» **Exercise objective**: What follows is data; output all of it exactly as given.

Collected data
Start of Block

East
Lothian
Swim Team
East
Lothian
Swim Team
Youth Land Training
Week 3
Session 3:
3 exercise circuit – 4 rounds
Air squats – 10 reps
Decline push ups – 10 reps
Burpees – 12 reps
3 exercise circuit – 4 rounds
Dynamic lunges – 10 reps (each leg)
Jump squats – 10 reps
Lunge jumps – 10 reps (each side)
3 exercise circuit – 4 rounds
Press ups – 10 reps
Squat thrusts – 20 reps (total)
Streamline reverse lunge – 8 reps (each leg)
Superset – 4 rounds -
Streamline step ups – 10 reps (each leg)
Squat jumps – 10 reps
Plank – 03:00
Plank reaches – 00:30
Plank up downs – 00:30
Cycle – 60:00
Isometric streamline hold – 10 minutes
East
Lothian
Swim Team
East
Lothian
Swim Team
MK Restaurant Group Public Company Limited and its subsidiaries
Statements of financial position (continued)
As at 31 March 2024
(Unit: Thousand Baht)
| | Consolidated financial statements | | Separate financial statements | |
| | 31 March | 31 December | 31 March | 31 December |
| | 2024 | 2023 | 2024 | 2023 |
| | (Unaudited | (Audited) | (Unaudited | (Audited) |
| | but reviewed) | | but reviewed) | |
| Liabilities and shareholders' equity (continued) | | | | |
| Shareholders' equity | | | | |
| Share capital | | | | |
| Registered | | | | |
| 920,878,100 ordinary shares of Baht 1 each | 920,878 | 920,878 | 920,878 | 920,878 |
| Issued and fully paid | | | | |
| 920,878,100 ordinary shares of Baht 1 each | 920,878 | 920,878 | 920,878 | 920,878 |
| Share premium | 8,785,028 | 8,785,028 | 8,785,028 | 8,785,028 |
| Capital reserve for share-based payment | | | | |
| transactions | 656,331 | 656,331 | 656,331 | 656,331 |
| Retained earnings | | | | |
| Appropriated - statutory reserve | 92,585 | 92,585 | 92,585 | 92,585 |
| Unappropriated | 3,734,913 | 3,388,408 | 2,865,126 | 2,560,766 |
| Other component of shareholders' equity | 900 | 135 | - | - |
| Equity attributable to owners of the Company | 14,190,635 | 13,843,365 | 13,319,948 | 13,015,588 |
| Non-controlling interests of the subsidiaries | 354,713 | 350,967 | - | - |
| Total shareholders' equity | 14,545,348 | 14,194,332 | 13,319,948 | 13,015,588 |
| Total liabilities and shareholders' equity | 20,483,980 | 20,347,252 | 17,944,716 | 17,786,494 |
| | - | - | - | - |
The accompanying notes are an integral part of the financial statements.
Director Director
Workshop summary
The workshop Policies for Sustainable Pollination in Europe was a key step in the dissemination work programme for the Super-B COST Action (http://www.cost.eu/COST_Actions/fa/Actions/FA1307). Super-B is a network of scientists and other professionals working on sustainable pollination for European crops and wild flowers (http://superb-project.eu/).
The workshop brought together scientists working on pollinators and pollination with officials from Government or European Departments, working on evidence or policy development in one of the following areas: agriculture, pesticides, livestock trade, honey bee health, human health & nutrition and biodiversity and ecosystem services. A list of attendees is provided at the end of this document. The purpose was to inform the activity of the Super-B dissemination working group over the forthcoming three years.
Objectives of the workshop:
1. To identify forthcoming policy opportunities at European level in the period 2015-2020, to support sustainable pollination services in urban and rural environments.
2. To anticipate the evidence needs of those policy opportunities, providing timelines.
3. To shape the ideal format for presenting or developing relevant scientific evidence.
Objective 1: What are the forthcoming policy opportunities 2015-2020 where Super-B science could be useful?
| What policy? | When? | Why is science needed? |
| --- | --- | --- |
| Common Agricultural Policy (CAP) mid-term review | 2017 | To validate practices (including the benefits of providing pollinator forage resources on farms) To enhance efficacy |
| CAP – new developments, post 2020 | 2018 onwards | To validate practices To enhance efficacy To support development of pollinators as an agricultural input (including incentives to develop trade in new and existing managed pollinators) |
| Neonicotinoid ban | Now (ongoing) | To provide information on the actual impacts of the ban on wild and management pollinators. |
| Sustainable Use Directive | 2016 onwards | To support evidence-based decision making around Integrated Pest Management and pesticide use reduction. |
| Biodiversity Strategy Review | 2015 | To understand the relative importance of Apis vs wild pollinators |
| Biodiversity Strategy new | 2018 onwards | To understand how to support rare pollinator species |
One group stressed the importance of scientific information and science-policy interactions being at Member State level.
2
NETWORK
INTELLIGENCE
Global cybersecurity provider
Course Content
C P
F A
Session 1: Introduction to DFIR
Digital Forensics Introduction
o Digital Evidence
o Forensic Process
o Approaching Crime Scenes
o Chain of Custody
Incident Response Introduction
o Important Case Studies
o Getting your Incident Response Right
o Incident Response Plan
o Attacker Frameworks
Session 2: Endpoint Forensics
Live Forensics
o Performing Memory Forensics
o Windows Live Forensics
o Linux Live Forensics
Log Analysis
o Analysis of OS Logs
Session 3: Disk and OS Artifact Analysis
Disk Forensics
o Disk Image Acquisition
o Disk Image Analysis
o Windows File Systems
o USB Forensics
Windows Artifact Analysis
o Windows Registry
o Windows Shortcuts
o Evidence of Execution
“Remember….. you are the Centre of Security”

End of Block

» **Written answer**:
East
Lothian
Swim Team
East
Lothian
Swim Team
Youth Land Training
Week 3
Session 3:
3 exercise circuit – 4 rounds
Air squats – 10 reps
Decline push ups – 10 reps
Burpees – 12 reps
3 exercise circuit – 4 rounds
Dynamic lunges – 10 reps (each leg)
Jump squats – 10 reps
Lunge jumps – 10 reps (each side)
3 exercise circuit – 4 rounds
Press ups – 10 reps
Squat thrusts – 20 reps (total)
Streamline reverse lunge – 8 reps (each leg)
Superset – 4 rounds -
Streamline step ups – 10 reps (each leg)
Squat jumps – 10 reps
Plank – 03:00
Plank reaches – 00:30
Plank up downs – 00:30
Cycle – 60:00
Isometric streamline hold – 10 minutes
East
Lothian
Swim Team
East
Lothian
Swim Team
MK Restaurant Group Public Company Limited and its subsidiaries
Statements of financial position (continued)
As at 31 March 2024
(Unit: Thousand Baht)
| | Consolidated financial statements | | Separate financial statements | |
| | 31 March | 31 December | 31 March | 31 December |
| | 2024 | 2023 | 2024 | 2023 |
| | (Unaudited | (Audited) | (Unaudited | (Audited) |
| | but reviewed) | | but reviewed) | |
| Liabilities and shareholders' equity (continued) | | | | |
| Shareholders' equity | | | | |
| Share capital | | | | |
| Registered | | | | |
| 920,878,100 ordinary shares of Baht 1 each | 920,878 | 920,878 | 920,878 | 920,878 |
| Issued and fully paid | | | | |
| 920,878,100 ordinary shares of Baht 1 each | 920,878 | 920,878 | 920,878 | 920,878 |
| Share premium | 8,785,028 | 8,785,028 | 8,785,028 | 8,785,028 |
| Capital reserve for share-based payment | | | | |
| transactions | 656,331 | 656,331 | 656,331 | 656,331 |
| Retained earnings | | | | |
| Appropriated - statutory reserve | 92,585 | 92,585 | 92,585 | 92,585 |
| Unappropriated | 3,734,913 | 3,388,408 | 2,865,126 | 2,560,766 |
| Other component of shareholders' equity | 900 | 135 | - | - |
| Equity attributable to owners of the Company | 14,190,635 | 13,843,365 | 13,319,948 | 13,015,588 |
| Non-controlling interests of the subsidiaries | 354,713 | 350,967 | - | - |
| Total shareholders' equity | 14,545,348 | 14,194,332 | 13,319,948 | 13,015,588 |
| Total liabilities and shareholders' equity | 20,483,980 | 20,347,252 | 17,944,716 | 17,786,494 |
| | - | - | - | - |
The accompanying notes are an integral part of the financial statements.
Director Director
Workshop summary
The workshop Policies for Sustainable Pollination in Europe was a key step in the dissemination work programme for the Super-B COST Action (http://www.cost.eu/COST_Actions/fa/Actions/FA1307). Super-B is a network of scientists and other professionals working on sustainable pollination for European crops and wild flowers (http://superb-project.eu/).
The workshop brought together scientists working on pollinators and pollination with officials from Government or European Departments, working on evidence or policy development in one of the following areas: agriculture, pesticides, livestock trade, honey bee health, human health & nutrition and biodiversity and ecosystem services. A list of attendees is provided at the end of this document. The purpose was to inform the activity of the Super-B dissemination working group over the forthcoming three years.
Objectives of the workshop:
1. To identify forthcoming policy opportunities at European level in the period 2015-2020, to support sustainable pollination services in urban and rural environments.
2. To anticipate the evidence needs of those policy opportunities, providing timelines.
3. To shape the ideal format for presenting or developing relevant scientific evidence.
Objective 1: What are the forthcoming policy opportunities 2015-2020 where Super-B science could be useful?
| What policy? | When? | Why is science needed? |
| --- | --- | --- |
| Common Agricultural Policy (CAP) mid-term review | 2017 | To validate practices (including the benefits of providing pollinator forage resources on farms) To enhance efficacy |
| CAP – new developments, post 2020 | 2018 onwards | To validate practices To enhance efficacy To support development of pollinators as an agricultural input (including incentives to develop trade in new and existing managed pollinators) |
| Neonicotinoid ban | Now (ongoing) | To provide information on the actual impacts of the ban on wild and management pollinators. |
| Sustainable Use Directive | 2016 onwards | To support evidence-based decision making around Integrated Pest Management and pesticide use reduction. |
| Biodiversity Strategy Review | 2015 | To understand the relative importance of Apis vs wild pollinators |
| Biodiversity Strategy new | 2018 onwards | To understand how to support rare pollinator species |
One group stressed the importance of scientific information and science-policy interactions being at Member State level.
2
NETWORK
INTELLIGENCE
Global cybersecurity provider
Course Content
C P
F A
Session 1: Introduction to DFIR
Digital Forensics Introduction
o Digital Evidence
o Forensic Process
o Approaching Crime Scenes
o Chain of Custody
Incident Response Introduction
o Important Case Studies
o Getting your Incident Response Right
o Incident Response Plan
o Attacker Frameworks
Session 2: Endpoint Forensics
Live Forensics
o Performing Memory Forensics
o Windows Live Forensics
o Linux Live Forensics
Log Analysis
o Analysis of OS Logs
Session 3: Disk and OS Artifact Analysis
Disk Forensics
o Disk Image Acquisition
o Disk Image Analysis
o Windows File Systems
o USB Forensics
Windows Artifact Analysis
o Windows Registry
o Windows Shortcuts
o Evidence of Execution
“Remember….. you are the Centre of Security”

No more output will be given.